Divert. Abort and go home. Land. Fly to survive, survive to fly. I can get another job, it's harder to get another ticket, and impossible if you're dead- and careless, lazy aviation will kill you.

There are several reasons US HEMS has 'so many accidents.' There is more of it, covering more area with minimal support and regulation built around operator's interest.
Beyond being told landing was 'an acceptable option' if I could not proceed safely, nothing in the company culture or structure encouraged that decision easy. It was never trained in initial or recurrent, and seldom even mentioned in discussion. Weather minimums are secondary to decision making, forecasts are guesses, observations are history, the weather is what you see from the cockpit, you have to deal with what exists. The vis, ceilings may be officially acceptable but if you're working hard to just control and fly the aircraft safely, you are behind the aircraft and it is flying you. A competent PIC's job is to evaluate and plan to complete the leg if possible, but definitely maximize survival and perhaps, just perhaps not break the aircraft. Approaching each flight prepared to abort, divert, land somewhere uncomfortable to survive or minimize the chance that you sacrifice an aircraft to merely survive would, I think, go a long way to reducing all accidents.

When I flew Gulf of Mexico, our training emphasized the fact that a power on ditching was much, much safer than an autorotative ditching.
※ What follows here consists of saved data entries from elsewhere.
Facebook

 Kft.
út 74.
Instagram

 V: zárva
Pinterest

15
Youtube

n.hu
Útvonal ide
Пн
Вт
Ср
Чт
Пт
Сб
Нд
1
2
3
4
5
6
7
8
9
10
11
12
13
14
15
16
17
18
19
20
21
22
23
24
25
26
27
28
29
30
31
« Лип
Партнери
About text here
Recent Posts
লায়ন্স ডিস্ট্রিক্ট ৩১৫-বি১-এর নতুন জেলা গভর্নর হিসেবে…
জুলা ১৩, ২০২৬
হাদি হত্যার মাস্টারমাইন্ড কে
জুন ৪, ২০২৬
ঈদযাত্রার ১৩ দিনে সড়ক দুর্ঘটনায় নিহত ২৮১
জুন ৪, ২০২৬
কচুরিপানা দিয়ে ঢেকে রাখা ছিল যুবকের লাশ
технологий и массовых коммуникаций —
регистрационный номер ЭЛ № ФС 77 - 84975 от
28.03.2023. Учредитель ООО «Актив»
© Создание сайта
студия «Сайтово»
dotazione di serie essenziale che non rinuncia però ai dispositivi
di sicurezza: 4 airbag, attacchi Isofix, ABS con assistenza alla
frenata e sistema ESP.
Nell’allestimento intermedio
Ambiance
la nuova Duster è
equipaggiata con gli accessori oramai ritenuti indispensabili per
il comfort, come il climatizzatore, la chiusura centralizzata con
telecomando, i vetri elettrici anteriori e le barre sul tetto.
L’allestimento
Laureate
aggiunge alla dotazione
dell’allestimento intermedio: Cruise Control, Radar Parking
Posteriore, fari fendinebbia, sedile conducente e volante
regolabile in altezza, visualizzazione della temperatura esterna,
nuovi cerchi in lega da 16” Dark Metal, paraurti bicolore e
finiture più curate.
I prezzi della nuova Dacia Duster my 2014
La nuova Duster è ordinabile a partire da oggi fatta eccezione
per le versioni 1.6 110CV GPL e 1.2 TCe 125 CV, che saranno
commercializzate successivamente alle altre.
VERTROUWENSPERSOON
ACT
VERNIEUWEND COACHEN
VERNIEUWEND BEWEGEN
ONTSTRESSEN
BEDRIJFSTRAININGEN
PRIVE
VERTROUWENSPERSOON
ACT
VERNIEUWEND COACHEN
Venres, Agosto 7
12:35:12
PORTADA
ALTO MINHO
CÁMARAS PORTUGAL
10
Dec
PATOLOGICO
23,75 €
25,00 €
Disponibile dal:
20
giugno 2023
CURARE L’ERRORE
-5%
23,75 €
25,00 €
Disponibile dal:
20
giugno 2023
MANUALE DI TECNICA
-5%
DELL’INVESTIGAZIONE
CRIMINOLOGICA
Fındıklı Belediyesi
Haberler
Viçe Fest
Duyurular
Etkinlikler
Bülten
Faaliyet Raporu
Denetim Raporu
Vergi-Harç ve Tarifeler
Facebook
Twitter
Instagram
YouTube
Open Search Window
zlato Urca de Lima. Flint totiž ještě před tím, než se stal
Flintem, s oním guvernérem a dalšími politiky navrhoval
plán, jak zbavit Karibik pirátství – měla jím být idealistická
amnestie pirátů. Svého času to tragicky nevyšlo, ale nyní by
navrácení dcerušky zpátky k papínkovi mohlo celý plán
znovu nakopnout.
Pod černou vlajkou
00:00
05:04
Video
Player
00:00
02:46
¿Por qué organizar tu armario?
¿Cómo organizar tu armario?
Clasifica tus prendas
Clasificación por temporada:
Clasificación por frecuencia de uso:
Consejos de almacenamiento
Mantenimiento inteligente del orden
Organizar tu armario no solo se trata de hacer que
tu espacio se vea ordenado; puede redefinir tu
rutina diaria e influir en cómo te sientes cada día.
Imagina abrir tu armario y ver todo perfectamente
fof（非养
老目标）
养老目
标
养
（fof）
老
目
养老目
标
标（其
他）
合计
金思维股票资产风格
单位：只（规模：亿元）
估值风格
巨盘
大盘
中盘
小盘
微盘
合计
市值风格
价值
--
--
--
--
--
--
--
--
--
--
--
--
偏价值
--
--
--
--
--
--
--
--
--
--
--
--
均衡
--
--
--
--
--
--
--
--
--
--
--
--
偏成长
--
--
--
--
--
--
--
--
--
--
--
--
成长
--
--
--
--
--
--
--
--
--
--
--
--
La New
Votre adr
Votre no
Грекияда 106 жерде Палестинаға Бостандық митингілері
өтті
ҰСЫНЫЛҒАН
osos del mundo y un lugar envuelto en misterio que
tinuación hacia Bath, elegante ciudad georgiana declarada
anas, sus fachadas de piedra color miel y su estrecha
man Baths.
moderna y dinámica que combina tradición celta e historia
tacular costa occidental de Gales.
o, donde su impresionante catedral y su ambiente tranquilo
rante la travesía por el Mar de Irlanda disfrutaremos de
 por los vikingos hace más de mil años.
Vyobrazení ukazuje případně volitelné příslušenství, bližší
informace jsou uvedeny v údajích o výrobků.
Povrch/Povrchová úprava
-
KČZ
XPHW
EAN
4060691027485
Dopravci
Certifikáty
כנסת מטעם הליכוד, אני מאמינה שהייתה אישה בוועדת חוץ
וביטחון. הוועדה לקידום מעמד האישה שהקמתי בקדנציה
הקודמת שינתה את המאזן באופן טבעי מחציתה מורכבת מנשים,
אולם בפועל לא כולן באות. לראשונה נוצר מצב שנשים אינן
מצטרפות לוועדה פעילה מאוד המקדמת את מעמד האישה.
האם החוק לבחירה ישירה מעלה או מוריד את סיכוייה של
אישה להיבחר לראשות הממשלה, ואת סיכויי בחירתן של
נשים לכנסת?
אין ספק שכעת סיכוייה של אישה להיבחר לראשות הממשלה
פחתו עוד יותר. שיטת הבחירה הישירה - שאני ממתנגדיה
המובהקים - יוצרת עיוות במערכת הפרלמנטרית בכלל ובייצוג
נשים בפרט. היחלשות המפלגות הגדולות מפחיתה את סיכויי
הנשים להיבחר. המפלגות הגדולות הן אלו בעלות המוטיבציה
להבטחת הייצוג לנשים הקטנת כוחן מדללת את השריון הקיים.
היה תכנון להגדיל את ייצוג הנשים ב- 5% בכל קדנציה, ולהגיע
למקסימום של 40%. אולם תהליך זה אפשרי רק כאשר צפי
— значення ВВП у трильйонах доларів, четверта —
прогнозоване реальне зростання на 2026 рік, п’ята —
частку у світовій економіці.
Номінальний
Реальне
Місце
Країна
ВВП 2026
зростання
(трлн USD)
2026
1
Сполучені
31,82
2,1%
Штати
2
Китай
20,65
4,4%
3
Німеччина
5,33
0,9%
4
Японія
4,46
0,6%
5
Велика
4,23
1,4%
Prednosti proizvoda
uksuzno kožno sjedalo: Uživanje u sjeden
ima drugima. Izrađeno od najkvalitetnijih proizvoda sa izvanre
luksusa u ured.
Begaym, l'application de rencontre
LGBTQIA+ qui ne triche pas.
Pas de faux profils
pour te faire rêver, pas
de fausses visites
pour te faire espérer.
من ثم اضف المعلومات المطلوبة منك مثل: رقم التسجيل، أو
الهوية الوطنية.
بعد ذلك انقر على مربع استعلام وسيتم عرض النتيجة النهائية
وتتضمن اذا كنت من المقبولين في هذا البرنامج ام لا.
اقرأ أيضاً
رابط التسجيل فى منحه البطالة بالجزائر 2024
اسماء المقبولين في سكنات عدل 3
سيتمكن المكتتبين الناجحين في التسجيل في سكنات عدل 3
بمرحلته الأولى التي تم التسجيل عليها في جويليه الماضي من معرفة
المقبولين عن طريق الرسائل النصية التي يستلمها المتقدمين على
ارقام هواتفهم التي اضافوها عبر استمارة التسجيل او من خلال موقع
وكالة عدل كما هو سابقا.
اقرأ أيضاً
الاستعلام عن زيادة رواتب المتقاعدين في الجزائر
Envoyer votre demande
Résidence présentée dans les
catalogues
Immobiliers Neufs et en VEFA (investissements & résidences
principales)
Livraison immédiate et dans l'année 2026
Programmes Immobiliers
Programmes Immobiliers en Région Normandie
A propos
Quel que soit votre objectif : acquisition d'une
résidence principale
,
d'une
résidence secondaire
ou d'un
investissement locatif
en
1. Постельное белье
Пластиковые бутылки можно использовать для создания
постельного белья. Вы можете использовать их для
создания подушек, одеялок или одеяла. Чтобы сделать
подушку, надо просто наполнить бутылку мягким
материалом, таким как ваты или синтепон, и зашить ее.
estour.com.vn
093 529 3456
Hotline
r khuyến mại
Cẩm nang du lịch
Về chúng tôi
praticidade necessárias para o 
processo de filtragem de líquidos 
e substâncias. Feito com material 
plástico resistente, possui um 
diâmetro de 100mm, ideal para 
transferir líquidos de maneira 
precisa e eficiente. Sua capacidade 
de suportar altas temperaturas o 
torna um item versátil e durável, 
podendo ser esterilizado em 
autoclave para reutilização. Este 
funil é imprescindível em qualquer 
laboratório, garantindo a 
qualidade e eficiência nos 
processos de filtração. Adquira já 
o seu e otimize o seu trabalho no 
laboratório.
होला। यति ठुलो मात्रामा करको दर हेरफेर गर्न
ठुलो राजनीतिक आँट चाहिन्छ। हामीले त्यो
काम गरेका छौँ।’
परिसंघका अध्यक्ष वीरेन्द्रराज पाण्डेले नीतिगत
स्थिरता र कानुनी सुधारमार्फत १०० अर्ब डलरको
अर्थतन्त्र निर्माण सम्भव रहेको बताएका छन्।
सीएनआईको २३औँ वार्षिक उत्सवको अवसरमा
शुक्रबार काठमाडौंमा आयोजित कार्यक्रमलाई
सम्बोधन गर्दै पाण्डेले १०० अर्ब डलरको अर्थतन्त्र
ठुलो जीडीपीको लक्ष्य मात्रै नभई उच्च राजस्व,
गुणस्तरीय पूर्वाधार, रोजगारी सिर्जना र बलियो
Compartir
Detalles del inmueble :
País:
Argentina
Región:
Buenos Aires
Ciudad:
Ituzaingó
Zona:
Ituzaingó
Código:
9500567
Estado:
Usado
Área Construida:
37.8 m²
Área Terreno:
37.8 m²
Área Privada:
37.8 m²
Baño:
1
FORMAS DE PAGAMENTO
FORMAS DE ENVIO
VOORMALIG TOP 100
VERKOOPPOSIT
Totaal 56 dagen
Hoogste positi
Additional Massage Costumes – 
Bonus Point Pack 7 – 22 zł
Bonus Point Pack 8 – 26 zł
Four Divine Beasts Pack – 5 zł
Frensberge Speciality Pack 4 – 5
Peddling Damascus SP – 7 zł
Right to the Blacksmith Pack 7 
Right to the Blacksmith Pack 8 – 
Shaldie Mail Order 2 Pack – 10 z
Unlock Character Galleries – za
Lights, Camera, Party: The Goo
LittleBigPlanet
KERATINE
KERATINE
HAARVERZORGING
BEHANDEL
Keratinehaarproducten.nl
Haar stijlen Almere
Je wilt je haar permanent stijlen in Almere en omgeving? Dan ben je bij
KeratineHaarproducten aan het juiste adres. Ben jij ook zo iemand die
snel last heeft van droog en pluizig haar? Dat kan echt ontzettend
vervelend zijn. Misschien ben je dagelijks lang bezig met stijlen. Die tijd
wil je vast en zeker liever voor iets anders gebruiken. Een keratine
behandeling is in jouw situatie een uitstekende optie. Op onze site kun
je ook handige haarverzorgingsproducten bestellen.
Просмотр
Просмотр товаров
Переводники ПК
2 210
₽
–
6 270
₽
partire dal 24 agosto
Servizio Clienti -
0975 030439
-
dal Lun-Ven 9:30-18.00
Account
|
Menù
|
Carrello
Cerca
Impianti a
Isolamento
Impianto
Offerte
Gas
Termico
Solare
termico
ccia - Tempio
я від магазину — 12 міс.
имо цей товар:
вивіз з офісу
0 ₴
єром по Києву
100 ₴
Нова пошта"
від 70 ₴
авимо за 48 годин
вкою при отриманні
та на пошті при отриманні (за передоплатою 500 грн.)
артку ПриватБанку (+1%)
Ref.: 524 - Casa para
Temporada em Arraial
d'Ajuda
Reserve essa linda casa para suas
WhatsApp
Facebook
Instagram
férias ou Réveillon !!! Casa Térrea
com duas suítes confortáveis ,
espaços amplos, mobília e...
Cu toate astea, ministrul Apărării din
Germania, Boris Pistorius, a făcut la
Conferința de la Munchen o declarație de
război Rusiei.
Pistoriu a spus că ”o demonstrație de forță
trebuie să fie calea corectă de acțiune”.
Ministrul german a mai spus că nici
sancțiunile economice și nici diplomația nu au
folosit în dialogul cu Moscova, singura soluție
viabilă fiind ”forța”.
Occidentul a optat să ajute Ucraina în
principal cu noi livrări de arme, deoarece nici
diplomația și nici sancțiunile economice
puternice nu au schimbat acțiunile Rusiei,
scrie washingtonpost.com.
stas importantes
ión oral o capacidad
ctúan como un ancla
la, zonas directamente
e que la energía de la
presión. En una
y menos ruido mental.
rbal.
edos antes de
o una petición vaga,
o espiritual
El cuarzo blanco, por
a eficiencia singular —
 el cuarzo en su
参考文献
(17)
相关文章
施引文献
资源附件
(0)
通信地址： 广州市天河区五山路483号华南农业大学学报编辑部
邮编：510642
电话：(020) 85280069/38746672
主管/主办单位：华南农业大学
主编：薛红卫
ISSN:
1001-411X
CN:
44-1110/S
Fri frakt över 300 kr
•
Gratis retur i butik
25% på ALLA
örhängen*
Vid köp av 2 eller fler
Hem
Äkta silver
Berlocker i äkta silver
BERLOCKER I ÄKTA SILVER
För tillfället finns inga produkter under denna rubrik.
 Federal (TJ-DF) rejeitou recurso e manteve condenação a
How many pilots would put a running helicopter on the water, or in the trees, merely because he wasn't certain he could extend the fuel to a safe, undamaged landing? Extending the glide kills crews regularly, avoiding the decision that you have to land now does too. I found it much more comfortable and easy to avoid the possibility at every opportunity, because I knew with certainty that better pilots than I had died pushing it. Been to a lot of funerals over the years.